───── 所示文段

Split是并发处理的最小粒度，所以并发的粒度是FileSlice

    HoodieTableFileSystemView fsView = new HoodieTableFileSystemView(metaClient, commitTimeline, fileStatuses); //调用addFilesToView，提前加载FileGroup
    final String endInstant = instantToIssue.getTimestamp();
    final AtomicInteger cnt = new AtomicInteger(0);
    final String mergeType = this.conf.getString(FlinkOptions.MERGE_TYPE);
    List<MergeOnReadInputSplit> inputSplits = writePartitions.stream()
        .map(relPartitionPath -> fsView.getLatestMergedFileSlicesBeforeOrOn(relPartitionPath, endInstant) //根据endInstant读出相应的FileGroup最新的FileSlice
            .map(fileSlice -> {
              Option<List<String>> logPaths = Option.ofNullable(fileSlice.getLogFiles()
                  .sorted(HoodieLogFile.getLogFileComparator())
                  .map(logFile -> logFile.getPath().toString())
                  .collect(Collectors.toList()));
              String basePath = fileSlice.getBaseFile().map(BaseFile::getPath).orElse(null);
              return new MergeOnReadInputSplit(cnt.getAndAdd(1),
                  basePath, logPaths, endInstant,
                  metaClient.getBasePath(), maxCompactionMemoryInBytes, mergeType, instantRange); //对于每个FileSlice生成一个MergeOnReadInputSplit，包含basePath和logPaths
            }).collect(Collectors.toList()))
        .flatMap(Collection::stream)
        .collect(Collectors.toList());
    return Result.instance(inputSplits, endInstant);

所以最终在monitorDirAndForwardSplits，

collect出每个split，

在StreamReadMonitoringFunction中，注意他的state，

会将issuedInstant记录到ListState中，

private transient ListState<String> instantState;

 @Override
  public void snapshotState(FunctionSnapshotContext context) throws Exception {
    this.instantState.clear();
    if (this.issuedInstant != null) {
      this.instantState.add(this.issuedInstant);
    }
  }

StreamReadOperator

先看下Operator的State，

State只能是ListState，所以在snapshot的时候，需要把Queue转成List，然后恢复的时候再放回Queue

  private transient ListState<MergeOnReadInputSplit> inputSplitsState; //在Snapshot的时候存储Queue
  private transient Queue<MergeOnReadInputSplit> splits; //缓存接收到InputSplits

  // Splits are read by the same thread that calls #processElement. Each read task is submitted to that thread by adding
  // them to the executor. This state is used to ensure that only one read task is in that splits queue at a time, so that
  // read tasks do not accumulate ahead of checkpoint tasks. When there is a read task in the queue, this is set to RUNNING.
  // When there are no more files to read, this will be set to IDLE.
  private transient volatile SplitState currentSplitState; //当前是否在处理split

  @Override
  public void initializeState(StateInitializationContext context) throws Exception {
    super.initializeState(context);

    // TODO Replace Java serialization with Avro approach to keep state compatibility.

──────────
───── 待查数据

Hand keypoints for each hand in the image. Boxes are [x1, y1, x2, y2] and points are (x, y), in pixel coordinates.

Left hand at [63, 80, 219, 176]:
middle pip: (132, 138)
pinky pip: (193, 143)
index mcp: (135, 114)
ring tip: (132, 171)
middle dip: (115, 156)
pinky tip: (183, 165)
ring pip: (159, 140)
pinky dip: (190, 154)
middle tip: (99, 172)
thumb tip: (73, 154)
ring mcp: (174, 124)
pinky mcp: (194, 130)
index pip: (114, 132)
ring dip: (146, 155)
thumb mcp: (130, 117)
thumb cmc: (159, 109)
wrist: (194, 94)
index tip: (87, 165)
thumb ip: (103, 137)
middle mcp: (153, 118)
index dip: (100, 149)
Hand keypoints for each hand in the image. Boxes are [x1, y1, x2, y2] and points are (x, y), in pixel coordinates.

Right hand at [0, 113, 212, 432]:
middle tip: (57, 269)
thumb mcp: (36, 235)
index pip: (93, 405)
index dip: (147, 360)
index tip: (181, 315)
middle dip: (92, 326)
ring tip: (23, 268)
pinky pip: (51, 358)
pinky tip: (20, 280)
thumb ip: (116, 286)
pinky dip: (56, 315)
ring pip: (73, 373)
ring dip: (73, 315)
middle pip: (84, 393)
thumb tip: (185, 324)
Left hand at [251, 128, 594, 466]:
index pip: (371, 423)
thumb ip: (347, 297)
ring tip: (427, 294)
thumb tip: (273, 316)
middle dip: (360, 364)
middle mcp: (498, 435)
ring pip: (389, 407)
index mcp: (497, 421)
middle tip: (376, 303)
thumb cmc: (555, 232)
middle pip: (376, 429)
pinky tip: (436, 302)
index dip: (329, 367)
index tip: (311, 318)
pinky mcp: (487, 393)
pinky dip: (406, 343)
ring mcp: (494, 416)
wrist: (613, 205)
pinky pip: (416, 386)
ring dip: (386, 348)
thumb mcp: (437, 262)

──────────
───── 待查数据

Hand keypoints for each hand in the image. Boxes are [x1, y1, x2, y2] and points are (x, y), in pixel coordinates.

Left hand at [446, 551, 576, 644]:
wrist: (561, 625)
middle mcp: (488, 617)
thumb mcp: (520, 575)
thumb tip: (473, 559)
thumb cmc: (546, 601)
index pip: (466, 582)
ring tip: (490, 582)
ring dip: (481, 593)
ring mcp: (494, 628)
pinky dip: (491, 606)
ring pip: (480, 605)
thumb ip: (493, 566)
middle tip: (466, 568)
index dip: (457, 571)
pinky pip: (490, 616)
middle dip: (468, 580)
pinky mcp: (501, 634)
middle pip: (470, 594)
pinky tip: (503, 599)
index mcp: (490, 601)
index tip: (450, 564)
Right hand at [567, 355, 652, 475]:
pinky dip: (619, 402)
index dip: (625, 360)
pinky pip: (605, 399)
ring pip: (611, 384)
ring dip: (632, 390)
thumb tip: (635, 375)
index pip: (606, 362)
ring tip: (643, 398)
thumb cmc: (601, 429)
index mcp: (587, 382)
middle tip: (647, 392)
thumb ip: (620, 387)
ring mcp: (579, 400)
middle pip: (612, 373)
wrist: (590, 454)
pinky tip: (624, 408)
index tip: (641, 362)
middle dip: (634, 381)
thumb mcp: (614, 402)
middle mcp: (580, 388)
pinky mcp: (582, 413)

──────────
───── 待查数据

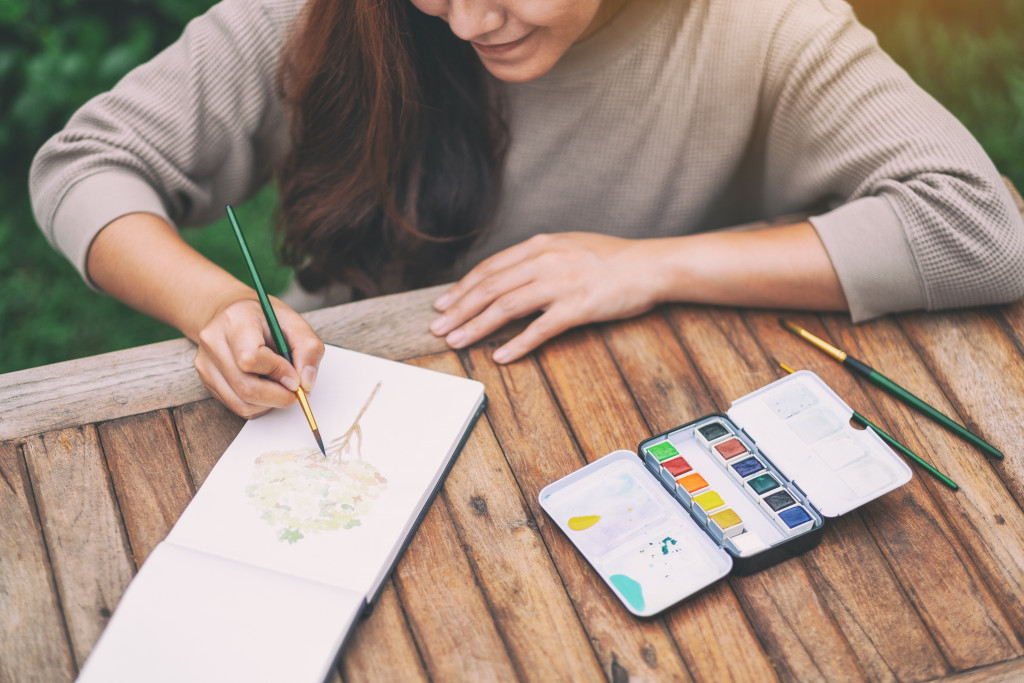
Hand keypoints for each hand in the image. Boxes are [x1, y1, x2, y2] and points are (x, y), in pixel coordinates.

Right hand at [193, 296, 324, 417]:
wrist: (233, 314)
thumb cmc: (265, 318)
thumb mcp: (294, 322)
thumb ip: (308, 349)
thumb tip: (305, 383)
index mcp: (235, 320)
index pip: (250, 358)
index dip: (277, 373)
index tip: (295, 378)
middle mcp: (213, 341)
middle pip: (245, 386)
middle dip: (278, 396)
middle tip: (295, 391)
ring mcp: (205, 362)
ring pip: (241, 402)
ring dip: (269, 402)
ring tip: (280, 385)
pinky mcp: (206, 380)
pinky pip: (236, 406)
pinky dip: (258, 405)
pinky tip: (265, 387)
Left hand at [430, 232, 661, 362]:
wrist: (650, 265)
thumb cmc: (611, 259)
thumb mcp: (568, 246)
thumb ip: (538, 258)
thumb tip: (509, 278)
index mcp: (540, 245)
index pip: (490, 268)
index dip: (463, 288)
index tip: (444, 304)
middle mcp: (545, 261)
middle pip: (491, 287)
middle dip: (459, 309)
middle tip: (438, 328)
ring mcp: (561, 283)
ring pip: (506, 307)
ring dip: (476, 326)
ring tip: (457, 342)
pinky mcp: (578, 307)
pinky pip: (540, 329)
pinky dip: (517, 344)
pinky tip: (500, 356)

──────────

* 练习 1 *
判断下列陈述是否与所示文段相符，逐条回答“是”或“否”，并原文引用起决定作用的字句：(a) 并发处理的最小粒度是Split；(b) 在StreamReadOperator中，State可以是任意类型的State；(c) 在StreamReadMonitoringFunction中，issuedInstant会被记录到ListState中。
* 练习 2 *
根据所示文段，对于每个FileSlice会生成什么？
* 练习 3 *
请誊写所示文段中以“private transient volatile”开头、一直到“keep state compatibility.”为止的部分。

* 作答 1 *
(a) 是。“Split是并发处理的最小粒度”
(b) 否。“State只能是ListState”
(c) 是。“会将issuedInstant记录到ListState中”

* 作答 2 *
会生成一个MergeOnReadInputSplit，其中包含basePath和logPaths。

* 作答 3 *
private transient volatile SplitState currentSplitState; //当前是否在处理split

  @Override
  public void initializeState(StateInitializationContext context) throws Exception {
    super.initializeState(context);

    // TODO Replace Java serialization with Avro approach to keep state compatibility.